REP. DIANE BLACK (R), Tennessee: Well, we, of course, have been working on that for the last several years. The difficulty right now is the there aren't a whole lot of opportunities out there for us, because we have got a lot of seats that are already — 247 seats, so it's — it's difficult.
And already filled by men, yes.
REP. DIANE BLACK:
Well, if men then decide to retire — we, of course, aren't going to primary our own guys. But if men do decide to retire, we are recruiting women for those positions.
JENNIFER LAWLESS, American University:
Democrats are way ahead. About between 60 and 70 percent of the women who serve at the state legislative and congressional levels are Democrats.
Jennifer Lawless runs the Women & Politics Institute At American University. She also is a Democrat who advises women in her party on how to run for office.
Hi. This is Jennifer Lawless returning your call.
It may surprise some, but she says reproductive issues, Planned Parenthood and abortion, divide women almost evenly and do not advantage either party nationally. What does matter? She says economic fairness and diversity.
We're talking about the economy and national security and a general sense of what's the best direction to move the country forward. And women are generally more likely to believe the Democratic Party and the Democratic Party's candidates are diverse and understand a diverse group of people's preferences and backgrounds and circumstances.

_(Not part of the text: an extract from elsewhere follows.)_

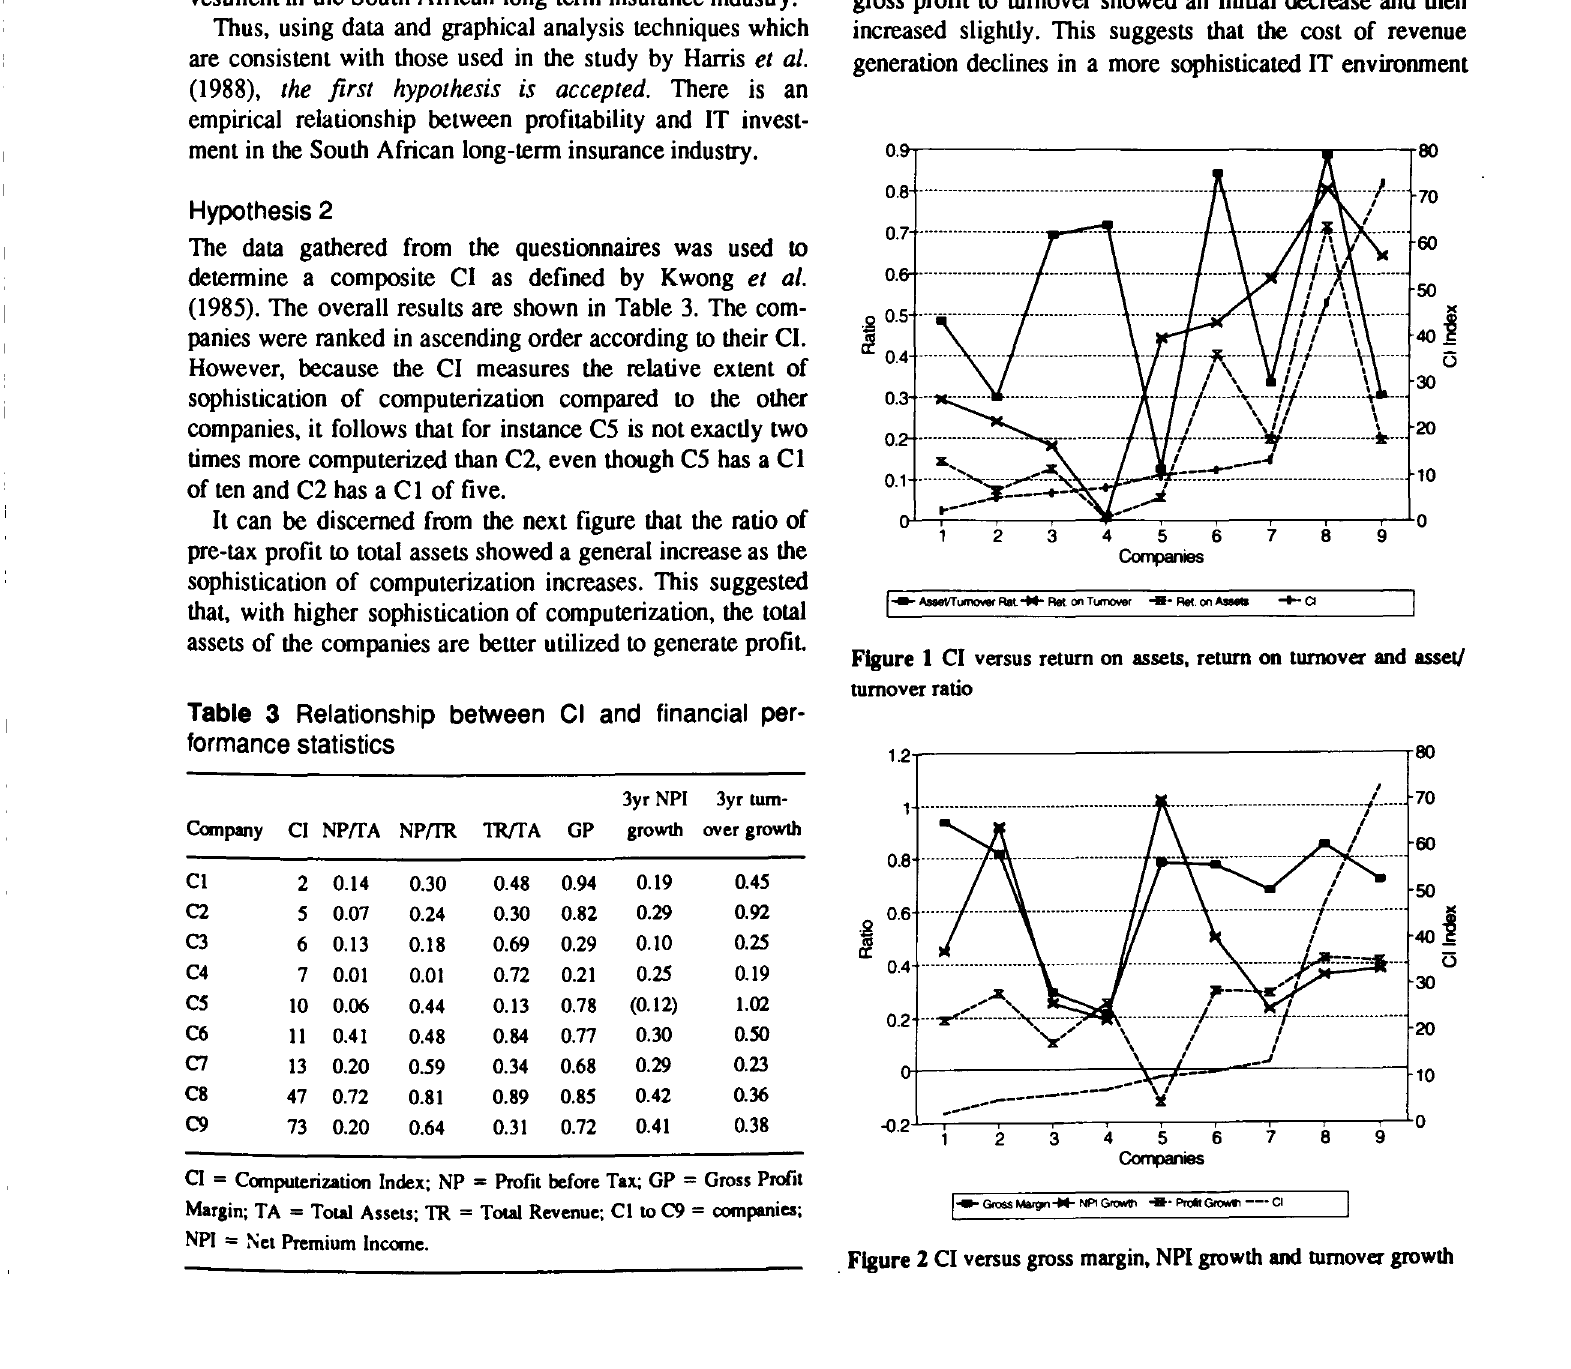
. Figure 2 CI versus gross margin, NPI growth and turnover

In Dallas, Missy Shorey is pushing back against Democrats, arguing that jobs, the economy and taxes are where conservatives can win with women.
These are women's issues. They're called pocketbook issues. The reality is that, right now, 40 percent of all households in the United States, the primary breadwinner is a woman. And no one is talking about this and no one is respecting the fact that government keeps on grabbing for our purses.
Groups like hers are starting to change the face of the Republican Party. Maggie's List helped launch Nebraska Senator Deb Fischer and a few dozen others. The group has 7,000 members. But that's a fraction of the Democratic equivalent, EMILY'S List, and its two million members. Shorey is undaunted.
We are positive, because when we're taking a stand and raising the issues, we're getting tremendous support. There's a de facto myth out there that, somehow, because you're a woman, that you're automatically a liberal.
As the candidates battle for the nomination tomorrow night, their party hopes the debate helps win the fight for female voters.
For the PBS NewsHour, Lisa Desjardins, Simi Valley, California.